>>>

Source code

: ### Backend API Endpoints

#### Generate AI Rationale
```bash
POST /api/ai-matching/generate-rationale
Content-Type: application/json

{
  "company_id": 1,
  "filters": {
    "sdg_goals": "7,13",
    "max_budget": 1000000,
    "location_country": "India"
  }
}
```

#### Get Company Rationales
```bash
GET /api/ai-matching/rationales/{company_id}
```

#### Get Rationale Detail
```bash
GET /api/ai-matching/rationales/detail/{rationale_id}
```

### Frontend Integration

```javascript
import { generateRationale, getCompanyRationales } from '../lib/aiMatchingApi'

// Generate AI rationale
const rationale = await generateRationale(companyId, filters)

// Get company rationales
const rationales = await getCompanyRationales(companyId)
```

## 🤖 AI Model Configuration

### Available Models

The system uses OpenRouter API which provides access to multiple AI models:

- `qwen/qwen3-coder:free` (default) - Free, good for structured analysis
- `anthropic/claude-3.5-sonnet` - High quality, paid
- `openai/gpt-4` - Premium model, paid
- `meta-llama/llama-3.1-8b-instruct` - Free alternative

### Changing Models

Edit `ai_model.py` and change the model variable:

<<<

» **THE PROBLEM**
Without omitting anything, retype all of the material above exactly.

» **SOLUTION FOR THIS PROBLEM**
Source code

: ### Backend API Endpoints

#### Generate AI Rationale
```bash
POST /api/ai-matching/generate-rationale
Content-Type: application/json

{
  "company_id": 1,
  "filters": {
    "sdg_goals": "7,13",
    "max_budget": 1000000,
    "location_country": "India"
  }
}
```

#### Get Company Rationales
```bash
GET /api/ai-matching/rationales/{company_id}
```

#### Get Rationale Detail
```bash
GET /api/ai-matching/rationales/detail/{rationale_id}
```

### Frontend Integration

```javascript
import { generateRationale, getCompanyRationales } from '../lib/aiMatchingApi'

// Generate AI rationale
const rationale = await generateRationale(companyId, filters)

// Get company rationales
const rationales = await getCompanyRationales(companyId)
```

## 🤖 AI Model Configuration

### Available Models

The system uses OpenRouter API which provides access to multiple AI models:

- `qwen/qwen3-coder:free` (default) - Free, good for structured analysis
- `anthropic/claude-3.5-sonnet` - High quality, paid
- `openai/gpt-4` - Premium model, paid
- `meta-llama/llama-3.1-8b-instruct` - Free alternative

### Changing Models

Edit `ai_model.py` and change the model variable:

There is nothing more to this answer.